PZPN zadecyduje o losach rezerw Zagłębia. Będzie degradacja do 4 ligi?
LUBIN. W najbliższy wtorek zarząd Polskiego Związku Piłki Nożnej podejmie ostateczną decyzję odnośnie finału sezonu w 3 lidze. Nie wchodzi w rachubę dogranie sezonu. Ale w przeciwieństwie do niższych lig nie ma zgodności do finałowych "kar i nagród". Zbigniew BONIEK,prezes PZPN chce aby były awanse i...spadki do 4 ligi.

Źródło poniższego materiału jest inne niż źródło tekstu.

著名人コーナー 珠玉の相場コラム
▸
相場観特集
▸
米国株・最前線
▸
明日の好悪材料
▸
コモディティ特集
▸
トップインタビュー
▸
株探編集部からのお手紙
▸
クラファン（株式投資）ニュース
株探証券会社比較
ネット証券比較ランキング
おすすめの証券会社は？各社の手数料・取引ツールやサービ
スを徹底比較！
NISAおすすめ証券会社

Z kolei prawie wszyscy szefowie Wojewódzkich Związków Piłki Nożnej optują za wariantem "awans ale bez spadków". Gdyby zwyciężyła opcja Bońska z 3 ligi tzw. dolnośląsko-śląskiej do 4 ligi powędrowałyby rezerwy Zagłębia Lubin i Piasta Żmigród. Prezes Piasta już zapowiedział zaskarżenie ew. decyzji PZPN. Władze Podokręgu Legnica póki co szykują się na każdy scenariusz, który może ostać wcielony w życie...
- Dwa dni po uchwale Polskiego Związku Piki Nożnej zbiera się zarząd Dolnośląskiego ZPN i tam zapadnie ostateczna decyzja odnośnie kształtu 4 ligi w nowym sezonie - akcentuje Adam MICHALIK, dyrektor Podokręgu Legnicy DZPN. - Jesteśmy od tego aby w tzw. terenie wcielić organizacyjnie decyzję PZPN i DZPN. Jedno mogę powiedzieć: obecność rezerw Zagłębia w 4 lidze to nic nowego bo kilka sezonów grali rok na tym poziomie a granie z nimi dla większości zespołów było jak walka Dawida z Goliatem. Chciałbym jednak wskazać na ogromne logistyczne wyzwanie jeżeli chodzi o zabezpieczenie takich meczów w 4 lidze jak: Mewa Kunice-Zagłębia II, Kuźnia Jawor-Zagłębie II czy Konfeks kontra rezerwy Zagłębie.
Ale ew. spadek rezerw Zagłębia - poza niewątpliwą plamą na honorze Akademii Piłkarskiej KGHM Zagłębie - mógłby pociągnąć za sobą kolejne zmiany w niższych ligach. Po ostatnich zmianach wyglądałoby iż 4 liga tzw. grupa zachodnia liczy 20 zespołów. Dojście rezerw Miedziowych to klasyczne "oczko". Adam MICHALIK zasugerował by, że sensownym rozwiązaniem byłoby dodanie jeszcze jednej drużyny z legnickiej klasy okręgowej . Mowa o trzecim w tabeli Górniku Lubin.
Gdyby ten scenariusz wszedł w życie to w sezonie 2020/21 w grupie zachodniej na 22 zespoły aż 15 byłoby z Podokręgu Legnica a tylko 7 z jeleniogórskiego. Oczywiście byłby to jedynie sezon przejściowy z tak dużą liczbą zespołów. Co to oznaczałoby ? Ano to, że z końcem sezonu spadałoby z 4 ligi aż 7- 8 zespołów . Lub mniej w zależności czy w nowym sezonie 4 liga miałaby liczyć 16 lub 18 drużyn i od tego czy awans z klas okręgowej przypadłby jedynie triumfatorom rozgrywek czy też - jak do tej pory - zespołom, które zajmą 2 miejsca...
- Wariantów jest kilka ale kluczowa będzie wtorkowa uchwała Polskiego Związku Piłki Nożnej. My twardo stoimy na stanowisku, że jeżeli pozwoli sytuacja epidemiologiczna w naszym kraju i będzie zgoda Ministra Zdrowia to sezon 2021 w 4 lidze DOLNOŚLĄSKIEJ rozpoczniemy w weekend 1-2 sierpnia br - kończy Adam MICHALIK, dyrektor Podokręgu Legnica.